Perbedaan Ideologi Prof Abdul Mu’ti dan Nadiem Soal Pengajaran
Berita Pendidikan Berita PendidikanUsai dilantik sebagai Menteri Pengajaran Dasar dan Menengah (Mendikdasmen) pada Senin (21/10/2024), Prof Abdul Mu’ti akan menjadi dirigen metode pengajaran di Indonesia, lebih-lebih pada tahapan dasar dan menengah.
Ahli pengajaran dari Universitas Ibn Khaldun, Bogor, Dr Rahmatul Husni mengatakan, Sekretaris Awam PP Muhammadiyah tersebut memiliki latar belakang yang kuat sebagai aktivis di organisasi keislaman. Ideologi yang direpresentasikan Abdul Mu’ti ialah Islam Wasatiyyah sebuah pendekatan yang menekankan moderasi atau jalan tengah dalam Islam.
Berdasarkan Rahmatul Husni, Abdul Mu’ti telah lama dikenal sebagai tokoh yang cakap menjaga keseimbangan antara tradisi dan modernitas.

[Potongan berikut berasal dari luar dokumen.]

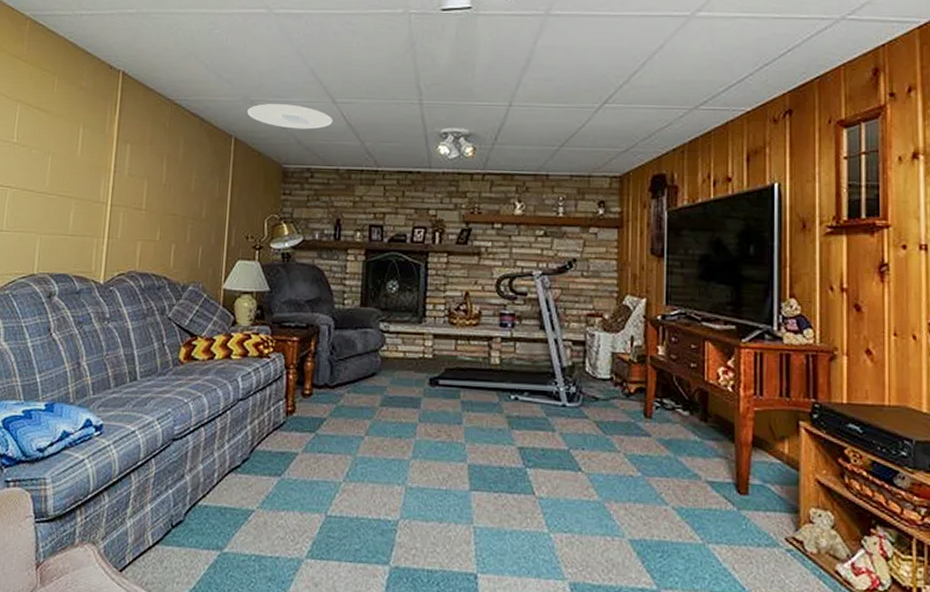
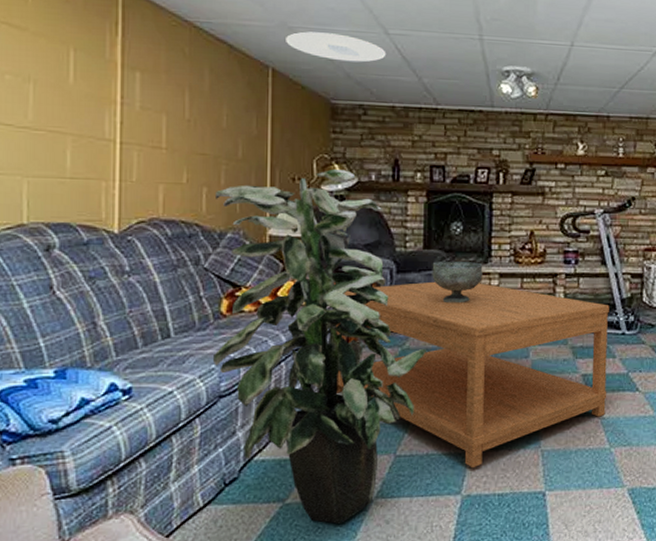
indoor plant: none [169,228,360,580] -> present [212,168,426,524]
coffee table: none [274,339,548,538] -> present [336,281,609,469]
decorative bowl: none [367,319,417,363] -> present [432,262,483,304]

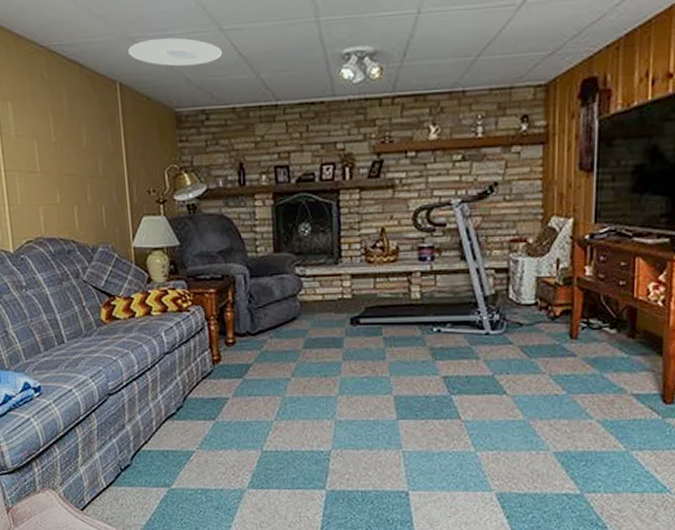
indoor plant: present [212,168,426,524] -> none [84,178,284,509]
coffee table: present [336,281,609,469] -> none [199,284,471,466]
decorative bowl: present [432,262,483,304] -> none [283,263,334,307]

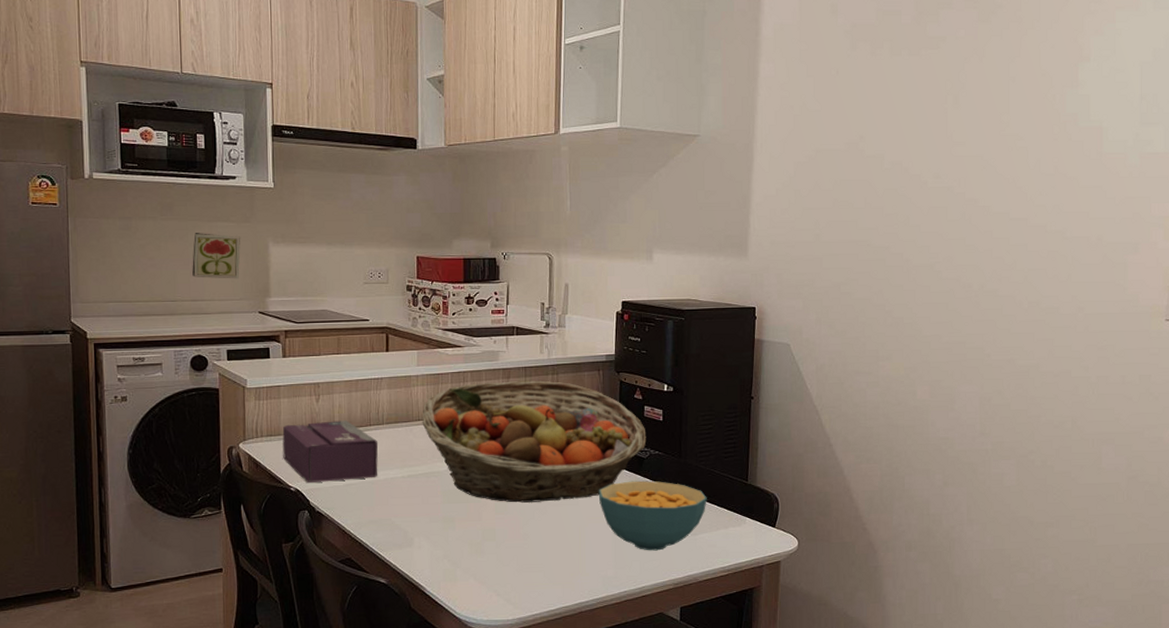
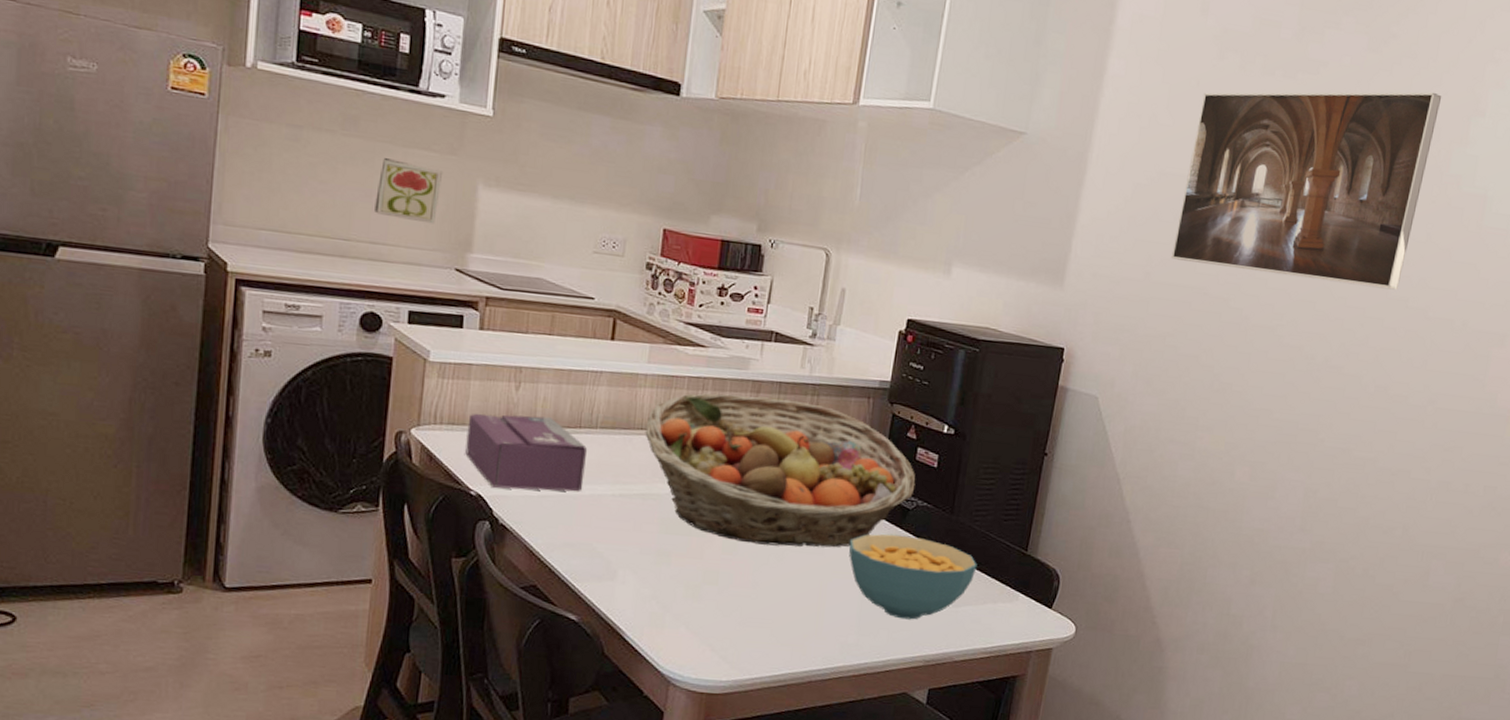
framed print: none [835,47,1050,220] -> present [1171,92,1442,290]

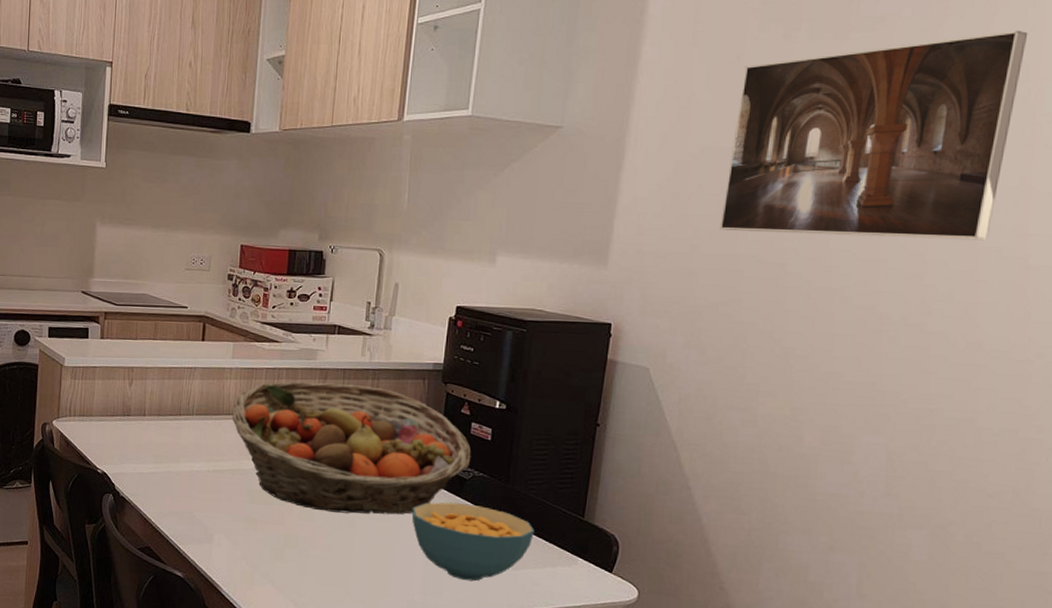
decorative tile: present [375,158,442,224] -> none [23,209,70,257]
tissue box: present [465,413,588,492] -> none [93,406,187,469]

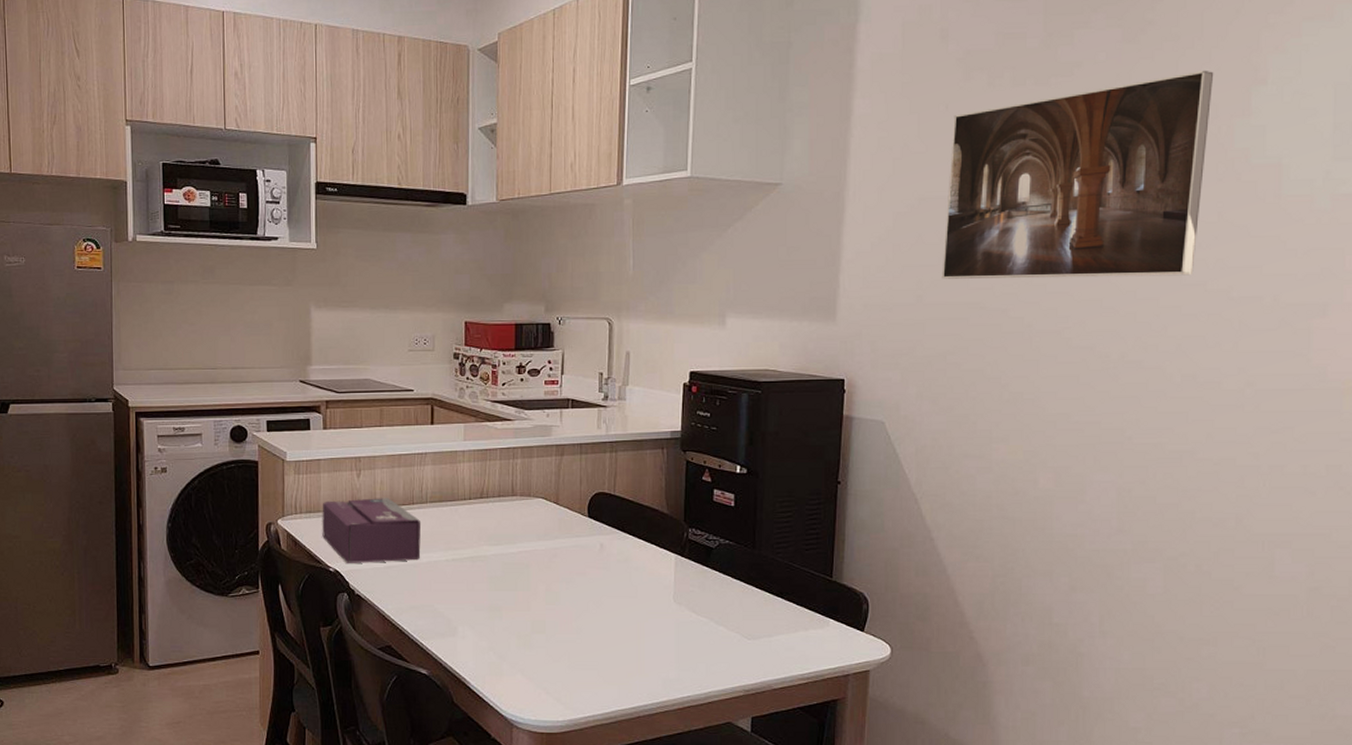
tissue box: none [93,406,187,469] -> present [322,498,422,564]
fruit basket: present [232,381,471,515] -> none [468,459,716,593]
cereal bowl: present [412,502,535,582] -> none [660,573,784,652]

Islam Wasatiyyah yang diusungnya ialah ideologi yang mendukung integrasi antara ilmu agama dan ilmu pengetahuan modern. “Beliau mengajarkan bahwa Islam dapat mengadopsi hal-hal baik dari perkembangan global tanpa kehilangan esensinya,” ujar Rahmatul.
Berdasarkan ini lebih-lebih tercermin dalam pandangan Abdul Mu’ti seputar pengajaran, di mana dia mendukung slot gacor 777 supaya siswa tidak hanya dibekali dengan pengetahuan agama yang kuat, namun juga keterampilan untuk berkompetisi di dunia modern.
Langkah ini dievaluasi sebagai jawaban kepada tantangan zaman yang semakin mengglobal. Berdasarkan Rahmatul, Abdul Mu’ti meyakini pengajaran patut mempersiapkan siswa untuk dapat beradaptasi dengan perkembangan teknologi dan dinamika industri, namun tetap berpegang teguh pada ajaran agama yang kuat. Ini ialah komponen dari upayanya untuk menciptakan generasi yang moderat, cerdas secara intelektual, namun juga beradab mulia.
Pengajaran membandingi dengan Nadiem Makarim, menteri pengajaran sebelumnya yang lebih banyak dikenal dengan pendekatan meritokrasi dan pragmatis. Nadiem memberi tahu konsep Merdeka Belajar, yang menekankan fleksibilitas dalam metode pengajaran dan fokus pada keterampilan praktis.
“Nadiem Makarim merepresentasikan ideologi meritokrasi yang berbasis pada keterampilan. Pengajaran menurutnya patut adaptif kepada kebutuhan industri dan dunia kerja,” tambah Rahmatul.
Tetapi kebijakan Merdeka Belajar, sekolah dan universitas dikasih kebebasan untuk merancang kurikulum yang relevan dengan kebutuhan siswa dan pasar daya kerja. , ideologi ini acap kali mendapatkan kritik karena dievaluasi terlalu fokus pada aspek pragmatis tanpa cukup melihat aspek spiritual dan moralitas dalam pengajaran.
“Pendekatan Nadiem mengutamakan kreativitas dan penemuan kreatif, namun sebagian kalangan merasa bahwa hal ini cenderung menyampingkan skor-skor tata krama dan spiritualitas, yang penting dalam pengajaran di Indonesia,” terang Rahmatul.
Dengan latar belakang dan pendekatan yang berbeda dari Nadiem, banyak kemauan diletakkan pada Abdul Mu’ti untuk memperkuat aspek spiritual dalam pengajaran, tanpa mengorbankan relevansi modernitas. Rahmatul Husni memberi rekomendasi sebagian langkah awal yang perlu diambil Abdul Mu’ti sesudah menjabat sebagai menteri pengajaran.